The question about whether video games or 'esports' is a real sport is incredibly debatable. It's all a matter of whether sport, by definition, means you should be going outside and kicking a ball or whether we need to acknowledge that chess is considered a sport then why not video games? Both require skill and strategy.
Yet, regardless of where you sit on the debate, there is no denying that e-gamers are equipped with mental focus and sheer competitiveness. With this in mind, Australian University Sport has decided to include esports in its events calendar for the Regional and Australian University Games for the first time.
The Uni Games kick off in Perth on September 25 and attract more than 15,000 student-athletes from 42 tertiary institutions across Australia, and featuring 39 sports; now including League of Legends esports.
League of Legends is an online game played by more than 67 million people globally each month. According to Riot Games, two teams, each with a unique design and play-style, battle head-to-head across multiple battlefields and game modes.

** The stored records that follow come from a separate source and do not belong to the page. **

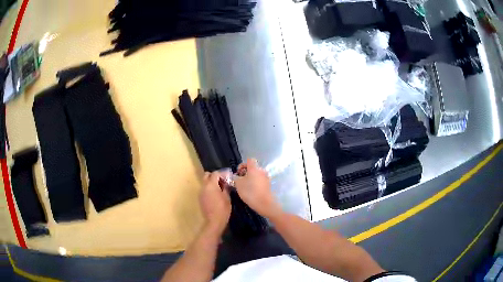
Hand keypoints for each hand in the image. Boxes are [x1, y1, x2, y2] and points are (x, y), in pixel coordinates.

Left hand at [200, 172, 230, 235]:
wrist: (214, 221)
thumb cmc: (223, 209)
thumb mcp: (227, 197)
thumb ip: (226, 187)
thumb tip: (226, 182)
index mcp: (211, 185)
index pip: (215, 173)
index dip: (222, 174)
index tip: (228, 177)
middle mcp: (204, 187)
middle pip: (207, 175)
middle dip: (214, 176)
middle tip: (223, 181)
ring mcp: (201, 192)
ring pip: (205, 182)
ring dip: (212, 182)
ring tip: (220, 188)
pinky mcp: (200, 198)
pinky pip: (204, 189)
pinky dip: (209, 189)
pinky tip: (216, 194)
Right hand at [234, 159, 280, 217]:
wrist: (264, 203)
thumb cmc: (250, 191)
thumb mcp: (238, 184)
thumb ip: (235, 177)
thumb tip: (235, 176)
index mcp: (254, 168)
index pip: (249, 160)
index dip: (242, 165)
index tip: (238, 172)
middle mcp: (262, 170)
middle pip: (253, 168)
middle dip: (245, 172)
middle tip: (239, 180)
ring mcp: (266, 178)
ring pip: (256, 174)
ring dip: (250, 178)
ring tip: (245, 186)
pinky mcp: (268, 185)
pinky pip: (260, 180)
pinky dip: (255, 183)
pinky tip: (251, 191)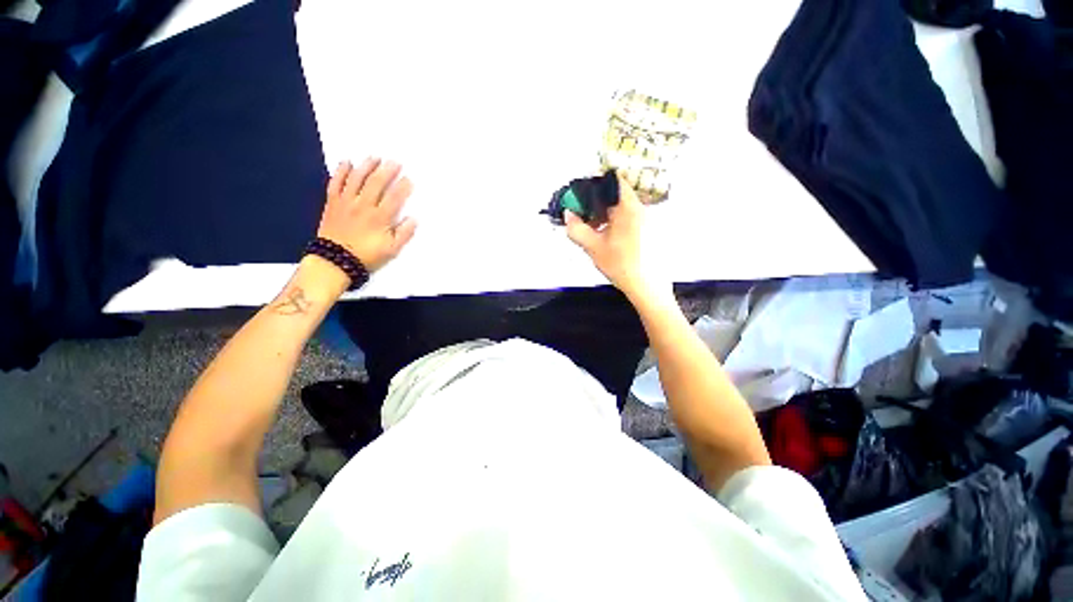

Sean McMahon-MacRae, from Australian University Sport told The Huffington Post Australia the inclusion of egames is a natural process.
"It's part of the evolving generation of gaming sports people. The tertiary education community is responding to this evolution and embracing new technologies, such as esports, as tools to increase engagement of university students on campus," McMahon-MacRae said.
"It allows for more students to get involved in representing their universities and TAFEs at a regional and national level."
21-year-old UTS student Kevin 'Soraa' Mai has been playing League of Legends for five years and recently started playing competitively.
"I'm really excited that League of Legends is being featured as a sport in Uni Games because now people will be aware of the huge amount of skill involved. I realise some people refuse to accept that gaming is a sport, but playing egames is very similar to traditional sport. It still fills you with the same kind of adrenaline as the more physical sports and it is also incredibly competitive," Mai said.
"The world is moving towards virtual worlds so being in Uni Games is really part of the evolution of esports. League of Legends is a team based game and, just like other sports, it's a great way to meet people."
Just like every other competitive sport, Mai claims the nerves hit just as hard.
"You don't want to be the reason your team loses. Everyone is competitive and everybody wants to win."
To claim the Australian University Games League of Legends esports title, teams need to progress through four stages: Inter-University tournaments followed by Regional online tournaments, the Nationals and then - if you're lucky - the Uni Games.